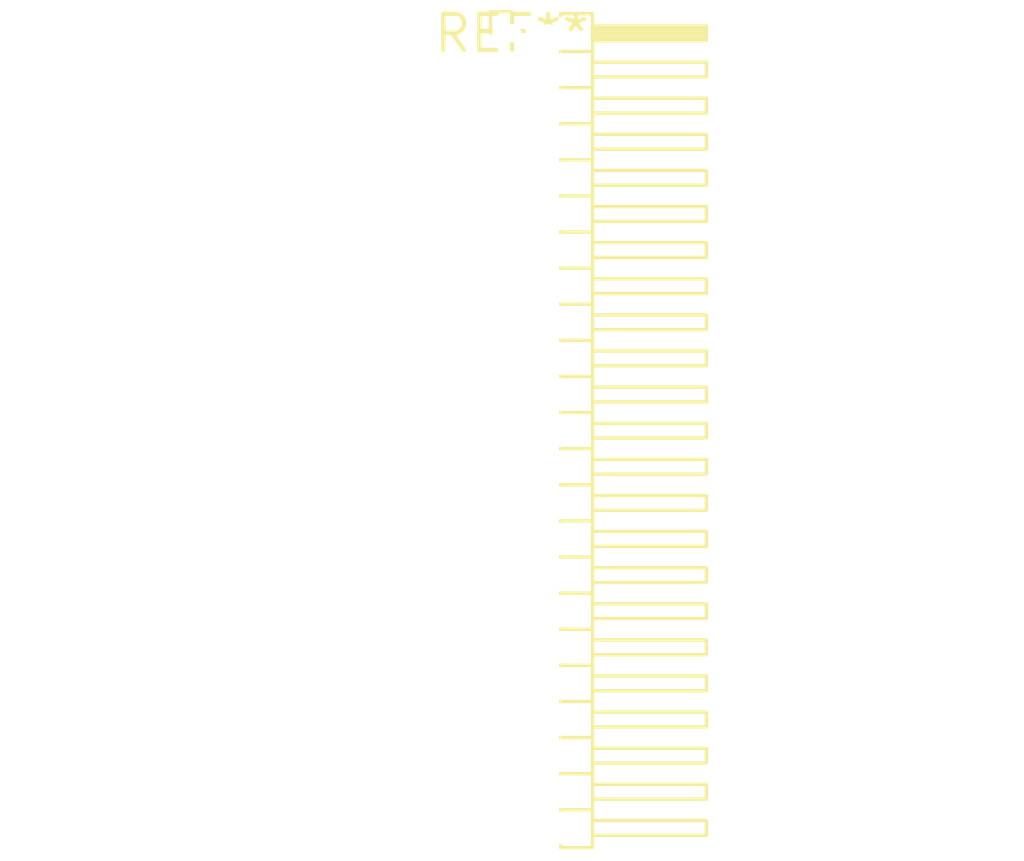
<source format=kicad_pcb>
(kicad_pcb (version 20240108) (generator pcbnew)

  (general
    (thickness 1.6)
  )

  (paper "A4")
  (layers
    (0 "F.Cu" signal)
    (31 "B.Cu" signal)
    (32 "B.Adhes" user "B.Adhesive")
    (33 "F.Adhes" user "F.Adhesive")
    (34 "B.Paste" user)
    (35 "F.Paste" user)
    (36 "B.SilkS" user "B.Silkscreen")
    (37 "F.SilkS" user "F.Silkscreen")
    (38 "B.Mask" user)
    (39 "F.Mask" user)
    (40 "Dwgs.User" user "User.Drawings")
    (41 "Cmts.User" user "User.Comments")
    (42 "Eco1.User" user "User.Eco1")
    (43 "Eco2.User" user "User.Eco2")
    (44 "Edge.Cuts" user)
    (45 "Margin" user)
    (46 "B.CrtYd" user "B.Courtyard")
    (47 "F.CrtYd" user "F.Courtyard")
    (48 "B.Fab" user)
    (49 "F.Fab" user)
    (50 "User.1" user)
    (51 "User.2" user)
    (52 "User.3" user)
    (53 "User.4" user)
    (54 "User.5" user)
    (55 "User.6" user)
    (56 "User.7" user)
    (57 "User.8" user)
    (58 "User.9" user)
  )

  (setup
    (pad_to_mask_clearance 0)
    (pcbplotparams
      (layerselection 0x00010fc_ffffffff)
      (plot_on_all_layers_selection 0x0000000_00000000)
      (disableapertmacros false)
      (usegerberextensions false)
      (usegerberattributes false)
      (usegerberadvancedattributes false)
      (creategerberjobfile false)
      (dashed_line_dash_ratio 12.000000)
      (dashed_line_gap_ratio 3.000000)
      (svgprecision 4)
      (plotframeref false)
      (viasonmask false)
      (mode 1)
      (useauxorigin false)
      (hpglpennumber 1)
      (hpglpenspeed 20)
      (hpglpendiameter 15.000000)
      (dxfpolygonmode false)
      (dxfimperialunits false)
      (dxfusepcbnewfont false)
      (psnegative false)
      (psa4output false)
      (plotreference false)
      (plotvalue false)
      (plotinvisibletext false)
      (sketchpadsonfab false)
      (subtractmaskfromsilk false)
      (outputformat 1)
      (mirror false)
      (drillshape 1)
      (scaleselection 1)
      (outputdirectory "")
    )
  )

  (net 0 "")

  (footprint "PinHeader_2x23_P1.27mm_Horizontal" (layer "F.Cu") (at 0 0))

)

</source>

### Task statement
Would you copy all lines in the records where the string "Silkscreen" appears?

### Exercise answer
    (36 "B.SilkS" user "B.Silkscreen")
    (37 "F.SilkS" user "F.Silkscreen")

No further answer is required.